Bene anche l'Eurostoxx50 (+9.23% ytd) che sembra per lo meno voler rientrare nel canale di consolidamento che troviamo tra i 5'300 e i 5'470 punti. Saremmo sorpresi se trovasse la forza di andare oltre la resistenza dei 5470. Per il momento sarebbe già bello se si trovasse il modo di digerire in fretta i dazi al 15% che non sono poca roba ma a detta di molti imprenditori sono ancora gestibili.
A ben pensarci, considerando tutto quello che ci sta accadendo, lo SMI (+2.29% ytd) non dovrebbe essere a questi livelli ma ben più in basso a dimostrazione del fatto che gli investitori in azioni sono degli inguaribili ottimisti!
Il dollaro americano per il momento sembra volersi apprezzare malgrado la possibilità di assistere ad un taglio ai tassi per il 17 di settembre. Evidentemente, la riduzione importante delle importazioni ha fatto sì che si vendessero meno dollari del consueto.
Anche contro euro il dollaro sta probabilmente cercando di muoversi lateralmente e non è escluso che un nuovo canale di spostamento si sta creando tra 1.1430 e 1.18.

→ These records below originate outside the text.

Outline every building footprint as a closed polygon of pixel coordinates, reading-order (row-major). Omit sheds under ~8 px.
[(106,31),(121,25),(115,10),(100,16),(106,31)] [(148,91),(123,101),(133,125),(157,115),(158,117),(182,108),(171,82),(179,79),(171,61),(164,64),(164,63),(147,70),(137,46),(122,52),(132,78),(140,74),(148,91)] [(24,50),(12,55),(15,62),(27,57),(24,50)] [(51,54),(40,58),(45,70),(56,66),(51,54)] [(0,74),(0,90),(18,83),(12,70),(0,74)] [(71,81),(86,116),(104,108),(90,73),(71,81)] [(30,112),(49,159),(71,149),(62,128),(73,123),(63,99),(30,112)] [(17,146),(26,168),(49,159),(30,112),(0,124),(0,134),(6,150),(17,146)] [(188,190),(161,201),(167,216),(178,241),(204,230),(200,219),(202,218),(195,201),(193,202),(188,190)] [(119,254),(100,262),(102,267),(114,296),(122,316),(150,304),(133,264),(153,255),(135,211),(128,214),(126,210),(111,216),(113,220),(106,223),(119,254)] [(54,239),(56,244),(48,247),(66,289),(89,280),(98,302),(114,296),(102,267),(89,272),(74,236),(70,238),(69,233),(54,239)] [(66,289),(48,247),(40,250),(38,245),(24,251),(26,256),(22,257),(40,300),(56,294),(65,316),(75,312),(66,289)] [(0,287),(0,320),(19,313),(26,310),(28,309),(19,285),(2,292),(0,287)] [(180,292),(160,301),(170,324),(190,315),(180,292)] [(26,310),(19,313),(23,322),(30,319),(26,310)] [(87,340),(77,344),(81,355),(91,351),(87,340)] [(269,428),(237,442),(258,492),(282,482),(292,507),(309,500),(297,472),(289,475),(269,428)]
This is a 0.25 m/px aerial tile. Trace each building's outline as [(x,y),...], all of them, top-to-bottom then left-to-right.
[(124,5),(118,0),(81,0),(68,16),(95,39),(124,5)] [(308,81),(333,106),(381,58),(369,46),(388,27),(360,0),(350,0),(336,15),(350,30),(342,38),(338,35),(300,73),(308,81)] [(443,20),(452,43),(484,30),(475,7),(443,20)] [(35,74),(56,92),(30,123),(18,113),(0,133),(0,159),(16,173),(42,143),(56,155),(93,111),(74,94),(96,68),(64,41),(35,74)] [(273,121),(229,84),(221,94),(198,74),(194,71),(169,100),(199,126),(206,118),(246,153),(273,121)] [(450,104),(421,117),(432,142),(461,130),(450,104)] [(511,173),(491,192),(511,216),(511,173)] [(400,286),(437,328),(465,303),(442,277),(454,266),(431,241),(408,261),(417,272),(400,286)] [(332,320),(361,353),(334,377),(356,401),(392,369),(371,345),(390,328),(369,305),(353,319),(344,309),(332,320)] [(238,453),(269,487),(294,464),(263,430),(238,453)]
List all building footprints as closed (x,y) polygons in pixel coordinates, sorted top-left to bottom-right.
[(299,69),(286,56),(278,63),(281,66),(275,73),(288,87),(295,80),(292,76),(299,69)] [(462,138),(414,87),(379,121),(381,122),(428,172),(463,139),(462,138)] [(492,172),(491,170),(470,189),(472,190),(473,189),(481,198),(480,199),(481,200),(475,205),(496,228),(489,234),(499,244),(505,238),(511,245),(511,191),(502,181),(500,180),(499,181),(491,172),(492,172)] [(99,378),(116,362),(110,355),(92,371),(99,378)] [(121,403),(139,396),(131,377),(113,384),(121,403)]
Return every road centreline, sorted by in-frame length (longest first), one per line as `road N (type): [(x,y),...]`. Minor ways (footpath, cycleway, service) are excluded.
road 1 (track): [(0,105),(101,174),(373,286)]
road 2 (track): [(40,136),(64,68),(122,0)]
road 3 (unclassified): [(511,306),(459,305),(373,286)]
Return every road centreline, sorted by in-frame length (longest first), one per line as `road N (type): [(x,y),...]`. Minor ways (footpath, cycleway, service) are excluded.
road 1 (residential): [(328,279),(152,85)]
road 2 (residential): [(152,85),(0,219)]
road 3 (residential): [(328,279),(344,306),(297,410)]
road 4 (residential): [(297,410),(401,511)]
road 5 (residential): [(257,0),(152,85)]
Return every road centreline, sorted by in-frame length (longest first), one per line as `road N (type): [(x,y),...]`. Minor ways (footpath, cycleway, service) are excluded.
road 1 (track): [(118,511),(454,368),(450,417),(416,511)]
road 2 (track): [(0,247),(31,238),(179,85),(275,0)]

Euro-franco è sempre in spostamento laterala ma questa settimana l'ha chiusa con l'euro pronto anche ad uno sfondamento rialzista della resistenza che si situa leggermente sopra i 94 centesimi. Comunque fino a quando non ci sarà l'evidenza dello sfondamento per noi lo spostamento resta ancora laterale.
Terminiamo il nostro intervento spendendo due parole due sull'oro che questa settimana è stato oggetto di molte attenzioni in quanto la sua esportazione dalla Svizzera verso gli USA è la causa di una fetta molto consistente del nostro surplus commerciale nei confronti degli americani. L'eccezionale richiesta di metallo giallo da parte anche degli USA ha fatto esplodere le esportazioni che notoriamente sono state fino ad oggi esenti da dazi. Comunque sia l'applicazione di un dazio al 39% sulle barre da un kg di oro, che fino all'altro ieri era dato per scontato, è attualmente messa in discussione. Pare che a breve ci saranno dei chiarimenti da parte dell'amministrazione Trump e vedremo se si ritornerà alla situazione iniziale (no dazi) o se verranno applicati dazi calmierati. Diciamolo: per il momento è un gran pasticcio!